As a further scheme of the invention: the elastic sliding assembly comprises a sliding structure arranged on the first point plate and an elastic structure connecting the sliding structure and the second point plate; the sliding structure comprises a sliding groove horizontally arranged on the side wall of the first point plate and a sliding block arranged on the sliding groove in a sliding manner;

the elastic structure comprises a sleeve seat, an expansion piece and a pressure spring, wherein one end of the sleeve seat is hinged with the second point plate, the expansion piece penetrates through the other end of the sleeve seat and is coaxially and slidably connected with the sleeve seat, and the pressure spring is used for elastically connecting the sleeve seat and the expansion piece;

one end of the telescopic piece, which is far away from the sleeve seat, is hinged with the sliding block.

A universal cancer organoid in vitro culture device, which comprises an expandable structure, a power component arranged on the mounting component, a sample application component movably arranged on the mounting component and connected with the power component, and a sample supply component connected with the power component and the sample application component;

the sample feeding assembly is connected with the residual gear, the sample application assembly reciprocates along a direction which is vertical to the second sample application plate in space, and the power assembly comprises power equipment fixed on the upper part of one side of the mounting piece, a worm which is rotatably arranged on the mounting piece and connected with the output end of the power equipment, and a worm wheel which is rotatably arranged on the mounting piece and meshed with the worm;

the sample application component is connected with the worm, and the sample supply component is connected with the worm wheel.

As a further scheme of the invention: the sample application assembly comprises a movable structure arranged on the mounting part and a pushing structure used for connecting the movable structure and the worm;

the movable structure comprises a plurality of sliding rods which are fixed on the mounting part in equal height and a movable part which is arranged on the sliding rods in a sliding mode, the pushing structure is connected with the movable part, and a dropping head communicated with the sample supply assembly is arranged below the movable part.

As a still further scheme of the invention: the pushing structure comprises a rotating piece fixed at the lower part of the worm, a push rod vertically fixed at the edge of the lower surface of the rotating piece, and two baffle plates fixed on the moving piece in parallel;

and a concave part is formed between the two baffles, and the push rod is clamped in the concave part in a sliding manner.
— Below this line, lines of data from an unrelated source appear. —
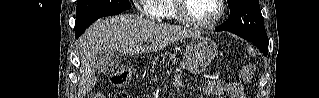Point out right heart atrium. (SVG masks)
I'll list each match as a JSON object with an SVG mask.
<instances>
[{
  "label": "right heart atrium",
  "mask_w": 319,
  "mask_h": 98,
  "mask_svg": "<svg viewBox=\"0 0 319 98\" xmlns=\"http://www.w3.org/2000/svg\"><path fill=\"white\" fill-rule=\"evenodd\" d=\"M148 1L151 0H142V1H135V3L141 4L140 11L144 13L149 18H159L158 14L151 8L147 6Z\"/></svg>",
  "instance_id": "d8ad5b80"
}]
</instances>
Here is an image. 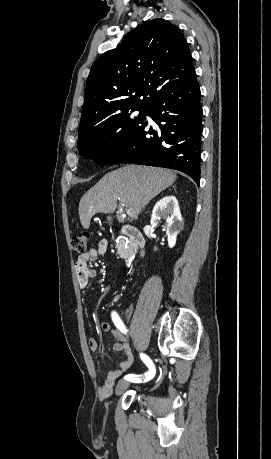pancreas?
I'll return each mask as SVG.
<instances>
[{"instance_id": "cf45deb5", "label": "pancreas", "mask_w": 271, "mask_h": 459, "mask_svg": "<svg viewBox=\"0 0 271 459\" xmlns=\"http://www.w3.org/2000/svg\"><path fill=\"white\" fill-rule=\"evenodd\" d=\"M116 247H117V253H120L121 257H125V259H127V257H129V255H131V249H130V247H128V249H126L125 241H120V243H118V245H116Z\"/></svg>"}]
</instances>
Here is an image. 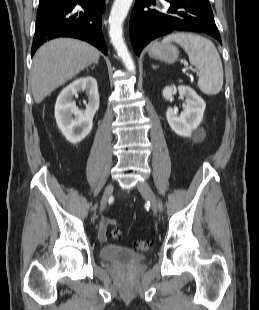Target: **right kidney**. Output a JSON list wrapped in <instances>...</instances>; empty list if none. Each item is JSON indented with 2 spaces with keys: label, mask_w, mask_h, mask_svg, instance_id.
<instances>
[{
  "label": "right kidney",
  "mask_w": 259,
  "mask_h": 310,
  "mask_svg": "<svg viewBox=\"0 0 259 310\" xmlns=\"http://www.w3.org/2000/svg\"><path fill=\"white\" fill-rule=\"evenodd\" d=\"M84 91L88 96V103L85 111H82L76 107L72 99L78 92ZM98 108L99 94L96 79L91 76L81 77L66 86L57 97L55 119L58 128L69 142L76 144L90 133L93 117Z\"/></svg>",
  "instance_id": "obj_1"
}]
</instances>
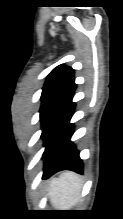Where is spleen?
Returning <instances> with one entry per match:
<instances>
[{
  "label": "spleen",
  "mask_w": 123,
  "mask_h": 219,
  "mask_svg": "<svg viewBox=\"0 0 123 219\" xmlns=\"http://www.w3.org/2000/svg\"><path fill=\"white\" fill-rule=\"evenodd\" d=\"M81 188L80 176L72 172H62L59 178L50 183V201L58 210H69L77 203Z\"/></svg>",
  "instance_id": "obj_1"
}]
</instances>
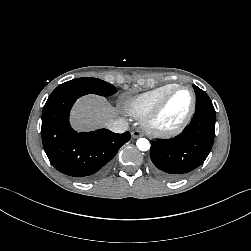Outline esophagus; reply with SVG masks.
I'll return each instance as SVG.
<instances>
[{"label":"esophagus","instance_id":"obj_1","mask_svg":"<svg viewBox=\"0 0 251 251\" xmlns=\"http://www.w3.org/2000/svg\"><path fill=\"white\" fill-rule=\"evenodd\" d=\"M132 137L133 138H139V137H142L143 136V133L139 130H135V131H132Z\"/></svg>","mask_w":251,"mask_h":251}]
</instances>
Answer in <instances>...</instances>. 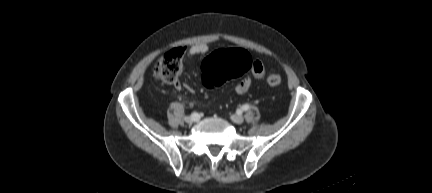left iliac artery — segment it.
I'll list each match as a JSON object with an SVG mask.
<instances>
[{
  "label": "left iliac artery",
  "instance_id": "44dca946",
  "mask_svg": "<svg viewBox=\"0 0 432 193\" xmlns=\"http://www.w3.org/2000/svg\"><path fill=\"white\" fill-rule=\"evenodd\" d=\"M250 108V106L248 104H244L242 106V110L247 111Z\"/></svg>",
  "mask_w": 432,
  "mask_h": 193
}]
</instances>
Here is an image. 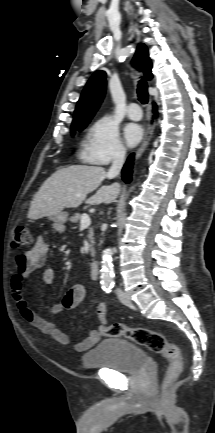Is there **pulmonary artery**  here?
Returning a JSON list of instances; mask_svg holds the SVG:
<instances>
[{"mask_svg": "<svg viewBox=\"0 0 215 433\" xmlns=\"http://www.w3.org/2000/svg\"><path fill=\"white\" fill-rule=\"evenodd\" d=\"M127 114L132 120H140L142 117V110L138 103H130L127 109Z\"/></svg>", "mask_w": 215, "mask_h": 433, "instance_id": "1", "label": "pulmonary artery"}]
</instances>
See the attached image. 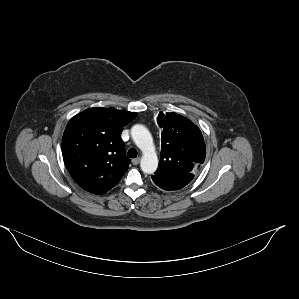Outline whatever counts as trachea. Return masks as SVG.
Returning a JSON list of instances; mask_svg holds the SVG:
<instances>
[{"mask_svg":"<svg viewBox=\"0 0 299 299\" xmlns=\"http://www.w3.org/2000/svg\"><path fill=\"white\" fill-rule=\"evenodd\" d=\"M128 156H129L130 158H136V157H137V151H136V149H134V148H130V149L128 150Z\"/></svg>","mask_w":299,"mask_h":299,"instance_id":"1","label":"trachea"}]
</instances>
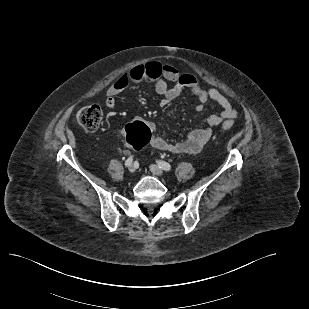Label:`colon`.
<instances>
[{
  "mask_svg": "<svg viewBox=\"0 0 309 309\" xmlns=\"http://www.w3.org/2000/svg\"><path fill=\"white\" fill-rule=\"evenodd\" d=\"M102 110L97 105H88L81 108L77 114L78 123L88 131H95L101 122ZM223 130H230L233 122L224 121L221 125ZM126 140L134 150H140L147 145L151 138V131L142 121L128 123L125 127Z\"/></svg>",
  "mask_w": 309,
  "mask_h": 309,
  "instance_id": "1",
  "label": "colon"
}]
</instances>
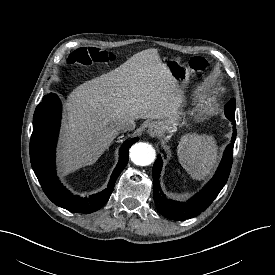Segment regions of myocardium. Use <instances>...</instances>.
Returning a JSON list of instances; mask_svg holds the SVG:
<instances>
[{"label":"myocardium","instance_id":"obj_1","mask_svg":"<svg viewBox=\"0 0 275 275\" xmlns=\"http://www.w3.org/2000/svg\"><path fill=\"white\" fill-rule=\"evenodd\" d=\"M198 105L199 107L203 106V101H200Z\"/></svg>","mask_w":275,"mask_h":275}]
</instances>
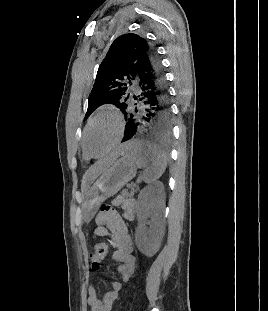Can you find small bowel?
<instances>
[{"label": "small bowel", "mask_w": 268, "mask_h": 311, "mask_svg": "<svg viewBox=\"0 0 268 311\" xmlns=\"http://www.w3.org/2000/svg\"><path fill=\"white\" fill-rule=\"evenodd\" d=\"M96 223L97 227L94 234L109 239L113 248L112 257L119 263L117 272L121 276V282H113V289L102 300L97 297L93 283L89 282L87 303L89 311H111L119 291L135 272L136 259L132 254L133 246L125 222L115 209L103 206L97 215Z\"/></svg>", "instance_id": "c3829d8e"}]
</instances>
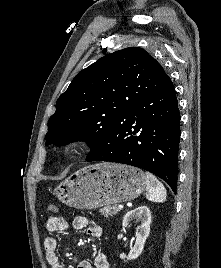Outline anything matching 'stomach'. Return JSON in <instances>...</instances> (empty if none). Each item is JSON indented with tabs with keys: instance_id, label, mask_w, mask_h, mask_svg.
<instances>
[{
	"instance_id": "stomach-1",
	"label": "stomach",
	"mask_w": 221,
	"mask_h": 268,
	"mask_svg": "<svg viewBox=\"0 0 221 268\" xmlns=\"http://www.w3.org/2000/svg\"><path fill=\"white\" fill-rule=\"evenodd\" d=\"M146 187L145 173L117 163L79 169L55 189L58 199L77 209H95L138 197Z\"/></svg>"
}]
</instances>
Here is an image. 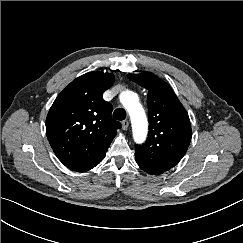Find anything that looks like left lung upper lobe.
Returning a JSON list of instances; mask_svg holds the SVG:
<instances>
[{"label":"left lung upper lobe","instance_id":"1","mask_svg":"<svg viewBox=\"0 0 243 243\" xmlns=\"http://www.w3.org/2000/svg\"><path fill=\"white\" fill-rule=\"evenodd\" d=\"M128 78L148 90L149 134L145 144L136 145V162L149 174H162L177 165L188 149L189 116L171 87L153 73Z\"/></svg>","mask_w":243,"mask_h":243}]
</instances>
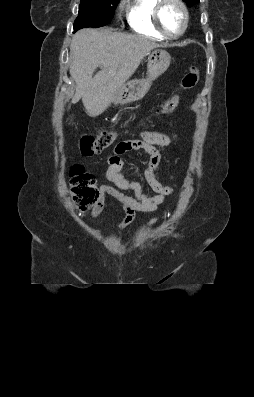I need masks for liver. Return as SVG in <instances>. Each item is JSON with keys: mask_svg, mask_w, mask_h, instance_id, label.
Wrapping results in <instances>:
<instances>
[{"mask_svg": "<svg viewBox=\"0 0 254 397\" xmlns=\"http://www.w3.org/2000/svg\"><path fill=\"white\" fill-rule=\"evenodd\" d=\"M154 41L139 35L113 32L108 28L79 30L72 38L70 75L76 83L72 102L82 99L88 115H101L114 94L137 70L154 48ZM100 71L94 76V70Z\"/></svg>", "mask_w": 254, "mask_h": 397, "instance_id": "liver-1", "label": "liver"}]
</instances>
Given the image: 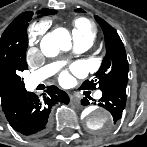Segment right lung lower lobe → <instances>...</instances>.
Here are the masks:
<instances>
[{
    "label": "right lung lower lobe",
    "instance_id": "right-lung-lower-lobe-1",
    "mask_svg": "<svg viewBox=\"0 0 147 147\" xmlns=\"http://www.w3.org/2000/svg\"><path fill=\"white\" fill-rule=\"evenodd\" d=\"M57 102L68 104V95L56 86H48L42 99L27 92L2 109L14 130L25 136L38 137L47 131L50 109Z\"/></svg>",
    "mask_w": 147,
    "mask_h": 147
}]
</instances>
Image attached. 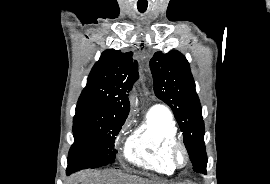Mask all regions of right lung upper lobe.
I'll use <instances>...</instances> for the list:
<instances>
[{
  "label": "right lung upper lobe",
  "mask_w": 270,
  "mask_h": 184,
  "mask_svg": "<svg viewBox=\"0 0 270 184\" xmlns=\"http://www.w3.org/2000/svg\"><path fill=\"white\" fill-rule=\"evenodd\" d=\"M132 54L104 51L88 76L78 104L91 107L97 115L125 121L130 110L127 93L139 77Z\"/></svg>",
  "instance_id": "right-lung-upper-lobe-1"
}]
</instances>
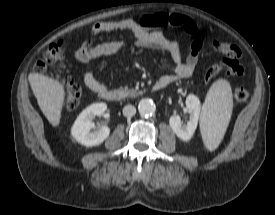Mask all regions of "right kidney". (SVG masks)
<instances>
[{"mask_svg":"<svg viewBox=\"0 0 275 215\" xmlns=\"http://www.w3.org/2000/svg\"><path fill=\"white\" fill-rule=\"evenodd\" d=\"M107 109L105 103H94L84 109L74 122L71 135L80 144L92 147L101 144L110 133L107 126H102L97 131L91 132L95 127L93 118L101 116Z\"/></svg>","mask_w":275,"mask_h":215,"instance_id":"1","label":"right kidney"}]
</instances>
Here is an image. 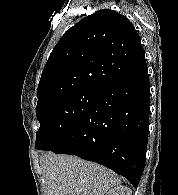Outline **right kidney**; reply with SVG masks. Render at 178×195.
Masks as SVG:
<instances>
[{"label":"right kidney","mask_w":178,"mask_h":195,"mask_svg":"<svg viewBox=\"0 0 178 195\" xmlns=\"http://www.w3.org/2000/svg\"><path fill=\"white\" fill-rule=\"evenodd\" d=\"M106 195H131L130 188L126 186H116L111 188Z\"/></svg>","instance_id":"ca27d5eb"}]
</instances>
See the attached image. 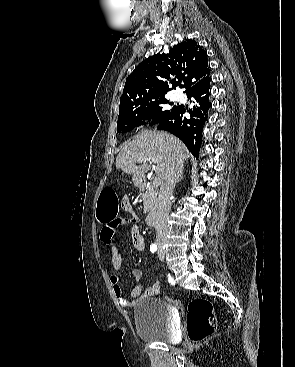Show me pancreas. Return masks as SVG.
Wrapping results in <instances>:
<instances>
[{
	"instance_id": "obj_1",
	"label": "pancreas",
	"mask_w": 295,
	"mask_h": 367,
	"mask_svg": "<svg viewBox=\"0 0 295 367\" xmlns=\"http://www.w3.org/2000/svg\"><path fill=\"white\" fill-rule=\"evenodd\" d=\"M144 213H151L157 207V191L156 186L151 185L143 194Z\"/></svg>"
}]
</instances>
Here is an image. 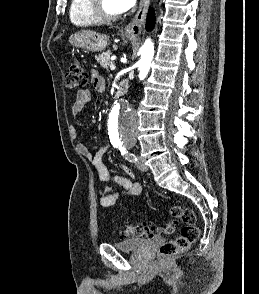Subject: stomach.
Instances as JSON below:
<instances>
[{
  "mask_svg": "<svg viewBox=\"0 0 259 294\" xmlns=\"http://www.w3.org/2000/svg\"><path fill=\"white\" fill-rule=\"evenodd\" d=\"M126 37L130 40L135 38V36L131 34H126ZM108 40L106 35L89 30L77 32L69 37V42L72 46L91 52L103 51L109 43Z\"/></svg>",
  "mask_w": 259,
  "mask_h": 294,
  "instance_id": "0dacf381",
  "label": "stomach"
}]
</instances>
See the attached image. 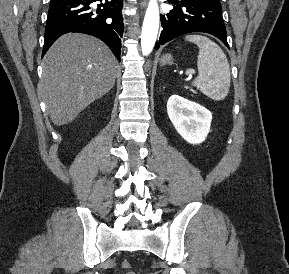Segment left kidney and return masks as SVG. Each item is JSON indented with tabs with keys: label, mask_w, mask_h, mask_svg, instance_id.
Listing matches in <instances>:
<instances>
[{
	"label": "left kidney",
	"mask_w": 289,
	"mask_h": 274,
	"mask_svg": "<svg viewBox=\"0 0 289 274\" xmlns=\"http://www.w3.org/2000/svg\"><path fill=\"white\" fill-rule=\"evenodd\" d=\"M169 119L177 132L190 144H200L207 137L212 114L205 107L179 95H172L167 102Z\"/></svg>",
	"instance_id": "obj_1"
}]
</instances>
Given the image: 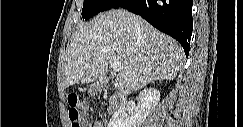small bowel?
I'll return each instance as SVG.
<instances>
[{
	"instance_id": "small-bowel-1",
	"label": "small bowel",
	"mask_w": 243,
	"mask_h": 127,
	"mask_svg": "<svg viewBox=\"0 0 243 127\" xmlns=\"http://www.w3.org/2000/svg\"><path fill=\"white\" fill-rule=\"evenodd\" d=\"M84 124H85L84 127H91V125L87 121H84ZM96 127H102V125L101 124H97Z\"/></svg>"
}]
</instances>
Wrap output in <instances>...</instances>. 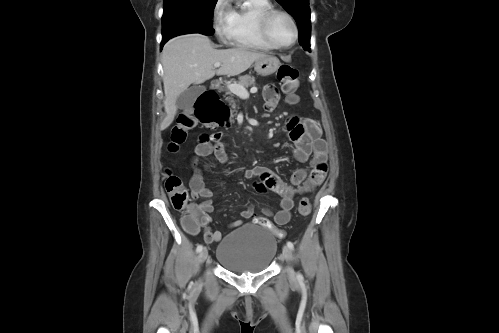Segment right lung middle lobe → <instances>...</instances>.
I'll return each mask as SVG.
<instances>
[{"label":"right lung middle lobe","mask_w":499,"mask_h":333,"mask_svg":"<svg viewBox=\"0 0 499 333\" xmlns=\"http://www.w3.org/2000/svg\"><path fill=\"white\" fill-rule=\"evenodd\" d=\"M217 0H164L162 39L187 33L212 35L213 10Z\"/></svg>","instance_id":"dd1d6c3e"}]
</instances>
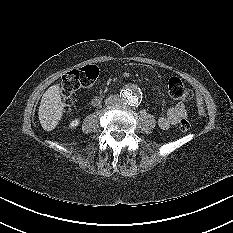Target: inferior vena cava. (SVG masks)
Segmentation results:
<instances>
[{
    "label": "inferior vena cava",
    "instance_id": "obj_1",
    "mask_svg": "<svg viewBox=\"0 0 233 233\" xmlns=\"http://www.w3.org/2000/svg\"><path fill=\"white\" fill-rule=\"evenodd\" d=\"M105 104L114 107L119 106L121 104V101L118 95H112L105 100Z\"/></svg>",
    "mask_w": 233,
    "mask_h": 233
}]
</instances>
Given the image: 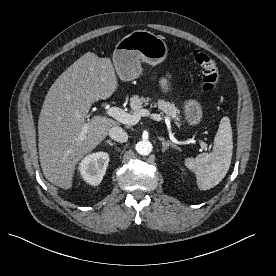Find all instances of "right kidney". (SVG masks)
Here are the masks:
<instances>
[{
    "label": "right kidney",
    "instance_id": "ca27d5eb",
    "mask_svg": "<svg viewBox=\"0 0 276 276\" xmlns=\"http://www.w3.org/2000/svg\"><path fill=\"white\" fill-rule=\"evenodd\" d=\"M108 163L109 155L106 152L89 154L79 164L80 175L88 184L97 186L105 175Z\"/></svg>",
    "mask_w": 276,
    "mask_h": 276
}]
</instances>
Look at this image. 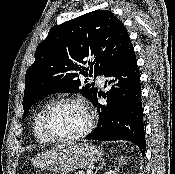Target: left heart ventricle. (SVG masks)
Here are the masks:
<instances>
[{
    "label": "left heart ventricle",
    "mask_w": 175,
    "mask_h": 174,
    "mask_svg": "<svg viewBox=\"0 0 175 174\" xmlns=\"http://www.w3.org/2000/svg\"><path fill=\"white\" fill-rule=\"evenodd\" d=\"M87 123L84 110L77 104L66 103L58 106L50 117L52 132L61 137L73 136L81 132Z\"/></svg>",
    "instance_id": "obj_1"
}]
</instances>
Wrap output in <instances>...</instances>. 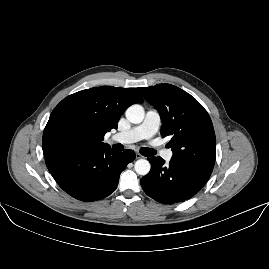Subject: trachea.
Returning <instances> with one entry per match:
<instances>
[{
	"instance_id": "trachea-1",
	"label": "trachea",
	"mask_w": 269,
	"mask_h": 269,
	"mask_svg": "<svg viewBox=\"0 0 269 269\" xmlns=\"http://www.w3.org/2000/svg\"><path fill=\"white\" fill-rule=\"evenodd\" d=\"M140 152L143 156L147 157L154 156L157 153L156 150L151 148H141Z\"/></svg>"
}]
</instances>
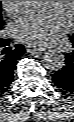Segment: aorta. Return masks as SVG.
<instances>
[{"label": "aorta", "instance_id": "1", "mask_svg": "<svg viewBox=\"0 0 74 122\" xmlns=\"http://www.w3.org/2000/svg\"><path fill=\"white\" fill-rule=\"evenodd\" d=\"M47 1H29V5L34 8H41L46 5ZM43 65L46 69L57 71L65 65V56L57 50H48L43 55Z\"/></svg>", "mask_w": 74, "mask_h": 122}]
</instances>
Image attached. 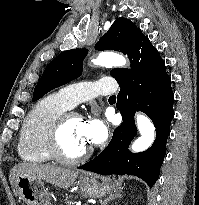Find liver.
<instances>
[{"label":"liver","instance_id":"liver-1","mask_svg":"<svg viewBox=\"0 0 199 205\" xmlns=\"http://www.w3.org/2000/svg\"><path fill=\"white\" fill-rule=\"evenodd\" d=\"M78 171L61 168L53 165L21 163L15 165L10 171V184L15 196L18 195L16 180L20 175H26L46 181L59 188L68 189L78 176Z\"/></svg>","mask_w":199,"mask_h":205}]
</instances>
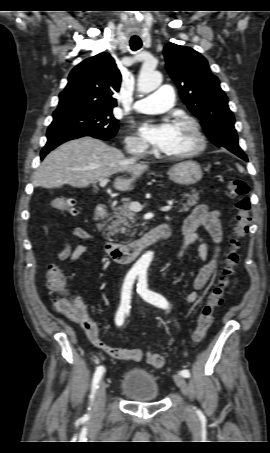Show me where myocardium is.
<instances>
[{
	"mask_svg": "<svg viewBox=\"0 0 270 453\" xmlns=\"http://www.w3.org/2000/svg\"><path fill=\"white\" fill-rule=\"evenodd\" d=\"M177 124L188 126L194 134L196 139V146L188 151L177 153V154H167L162 153V156L170 160H185L198 156L206 148V137L202 131L200 124L193 118L188 116L179 117L176 119Z\"/></svg>",
	"mask_w": 270,
	"mask_h": 453,
	"instance_id": "myocardium-1",
	"label": "myocardium"
}]
</instances>
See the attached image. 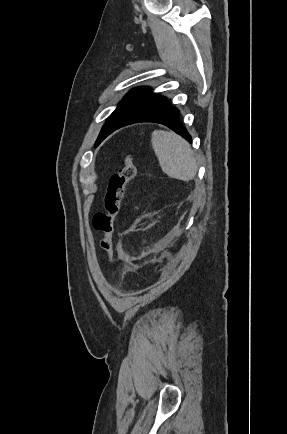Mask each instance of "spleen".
Returning <instances> with one entry per match:
<instances>
[{
  "label": "spleen",
  "instance_id": "3e777b00",
  "mask_svg": "<svg viewBox=\"0 0 287 434\" xmlns=\"http://www.w3.org/2000/svg\"><path fill=\"white\" fill-rule=\"evenodd\" d=\"M162 171L170 178L190 181L198 170L189 143L171 131L155 130L151 139Z\"/></svg>",
  "mask_w": 287,
  "mask_h": 434
}]
</instances>
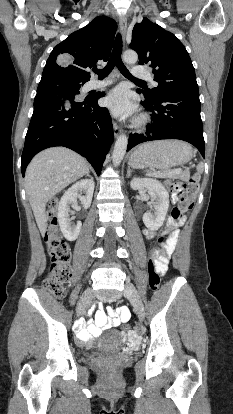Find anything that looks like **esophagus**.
I'll return each instance as SVG.
<instances>
[{
  "label": "esophagus",
  "instance_id": "obj_1",
  "mask_svg": "<svg viewBox=\"0 0 233 414\" xmlns=\"http://www.w3.org/2000/svg\"><path fill=\"white\" fill-rule=\"evenodd\" d=\"M119 27L123 40H125L127 31V19L124 15H121L119 18ZM113 131L115 137H118V135L121 133V128L116 122L113 123Z\"/></svg>",
  "mask_w": 233,
  "mask_h": 414
}]
</instances>
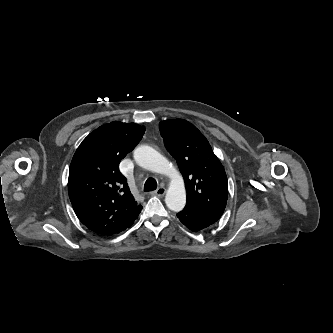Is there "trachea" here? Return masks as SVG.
Returning a JSON list of instances; mask_svg holds the SVG:
<instances>
[{
  "mask_svg": "<svg viewBox=\"0 0 333 333\" xmlns=\"http://www.w3.org/2000/svg\"><path fill=\"white\" fill-rule=\"evenodd\" d=\"M157 188V181L154 178H148L144 184V191H153Z\"/></svg>",
  "mask_w": 333,
  "mask_h": 333,
  "instance_id": "1",
  "label": "trachea"
}]
</instances>
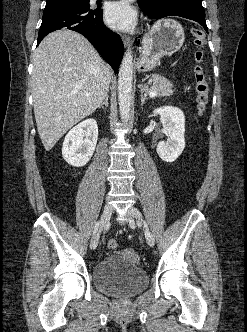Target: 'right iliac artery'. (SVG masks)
Instances as JSON below:
<instances>
[{
	"mask_svg": "<svg viewBox=\"0 0 247 332\" xmlns=\"http://www.w3.org/2000/svg\"><path fill=\"white\" fill-rule=\"evenodd\" d=\"M99 225H100V223L97 222L96 225H95V228H94L93 234H96V232L98 231Z\"/></svg>",
	"mask_w": 247,
	"mask_h": 332,
	"instance_id": "1",
	"label": "right iliac artery"
}]
</instances>
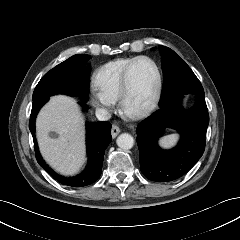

As a still further scheme of the invention: the sample supply assembly comprises a drawing tube fixed on the mounting part, a conduit connecting the upper part of the drawing tube and the drip emitter, and a sealing element hermetically and movably arranged in the drawing tube;

the sealing element is connected with the worm wheel through a slider-crank structure, a one-way valve is installed at the joint of the guide pipe and the pumping cylinder, and a sampling pipe is installed at the top of the pumping cylinder through another one-way valve.

As a still further scheme of the invention: the crank slider structure comprises a middle rotating wheel rotatably mounted on the mounting piece, a first transmission piece connected with the middle rotating wheel and the worm wheel, and a connecting rod connected with the middle rotating wheel and the sealing piece;

one end of the connecting rod is pivoted with the eccentric part of the middle rotating wheel, the other end of the connecting rod is pivoted with the sealing element, and a through groove for the connecting rod to pass through is formed in one side, close to the middle rotating wheel, of the drawing barrel.

As a still further scheme of the invention: the transfer wheel is connected with the residual gear through a second transmission piece, the upper portion of the sleeve rod is provided with threads, and the threads are connected with a limiting nut.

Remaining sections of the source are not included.